Let’s substitute this back into the likelihood formula and shuffle some variables around:

$$L(\hat f) = \left(f \log f + (1 - f) \log (1 - f) \right)$$

Something should look suspicious about this equation. Indeed, it’s the same as the ID3 algorithm’s entropy equation!

## Gini impurity/Brier score

A similar derivation shows that Gini impurity corresponds to a Brier score loss function. The Brier score for a candidate model \(\hat f\) is

$$B(\hat f) = E((Y - \hat f(X))^2)$$

(In this case, we want to minimize, not maximize–the Brier score *decreases* as \(\hat f(X) \to Y\).)

Like log-likelihood, the predictions that \(\hat f\) should make to minimize the Brier score are simply \(f = p/n\) (I won’t prove it this time since it’s basically the same manipulations as above). Now let’s take the expected Brier score and break up by \(Y\), like we did before:

$$B(\hat f) = (1 - \hat f(X))^2 P(Y_{observed} = 1) + \hat f(X)^2 P(Y_{observed} = 0)$$

Plugging in some values:

$$B(\hat f) = (1 - f)^2 f + f^2(1 - f) = f(1-f)$$

which is exactly (proportional to) the Gini impurity in the 2-class setting. (A similar result holds for multiclass learning as well.)

## Variance reduction/mean squared error

Variance reduction is an impurity criterion used by regression trees, which learn a piecewise constant prediction for \(Y|X\). This one can be proven purely verbally: the constant estimator for \(Y\) that minimizes the squared error is just the mean of \(Y\), and the squared error is exactly the variance of \(Y\), so minimizing the variance corresponds to minimizing the squared error of the prediction.

## Absolute error

This leads to a potentially useful modification of decision trees that I don’t see mentioned much. If you want them to be more robust to outliers, you can try to predict the *median* of \(Y|X\) rather than the mean. But what impurity criterion to use?

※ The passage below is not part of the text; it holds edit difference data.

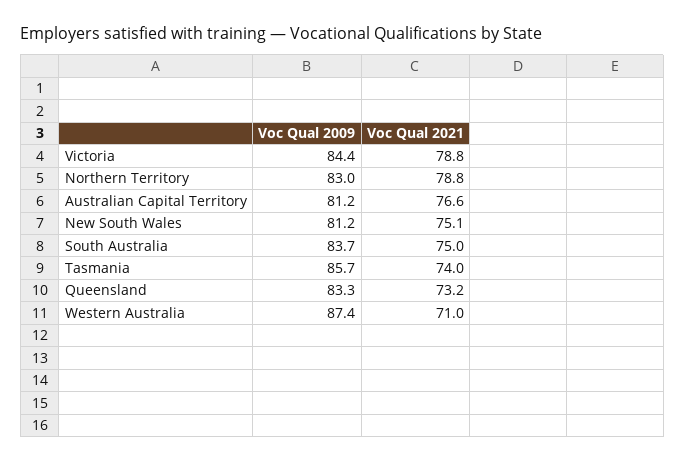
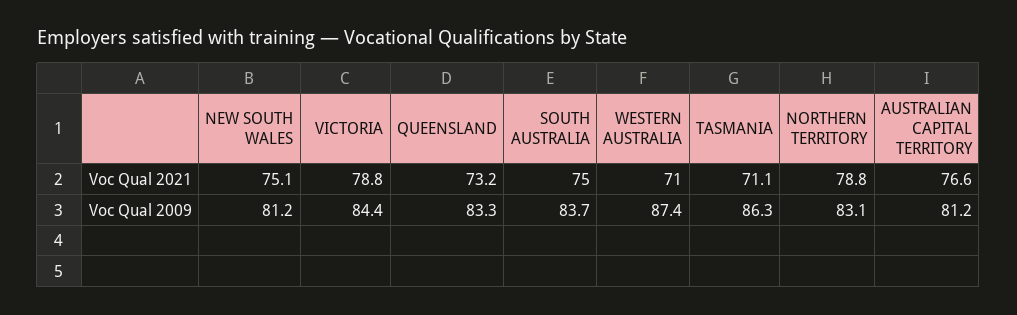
  {
    "Voc Qual 2009": {
      "Victoria": 84.4,
-     "Northern Territory": 83,
+     "Northern Territory": 83.1,
      "Australian Capital Territory": 81.2,
      "New South Wales": 81.2,
      "South Australia": 83.7,
-     "Tasmania": 85.7,
+     "Tasmania": 86.3,
      "Queensland": 83.3,
      "Western Australia": 87.4
    },
    "Voc Qual 2021": {
      "Victoria": 78.8,
      "Northern Territory": 78.8,
      "Australian Capital Territory": 76.6,
      "New South Wales": 75.1,
      "South Australia": 75,
-     "Tasmania": 74,
+     "Tasmania": 71.1,
      "Queensland": 73.2,
      "Western Australia": 71
    }
  }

Since the median is just the estimator for \(Y\) that minimizes the absolute value of the difference: \(E(|Y - m|)\), you should choose the split which minimizes the absolute deviation rather than variance. You’ll also want to predict the median, rather than the mean, in each leaf node.

## Conclusion

Clearly the connection between these impurity criteria and scoring rules is not an accident; the correspondence is too good. Yet this view of decision trees doesn’t seem to be discussed often, if at all. I find this puzzling, since as I’ve shown with absolute error above, thinking of decision trees in this way yields useful insights if you want to optimize a different loss function from the usual one.

Although I haven’t tried it, you should be able to do similar things for more exotic loss functions, too. All you need is to be able to optimize and evaluate the loss function in question on a constant model. You might even be able to do this in more complex settings (perhaps survival analysis or learning to rank), if you have a suitable analog of the “constant model” in that case.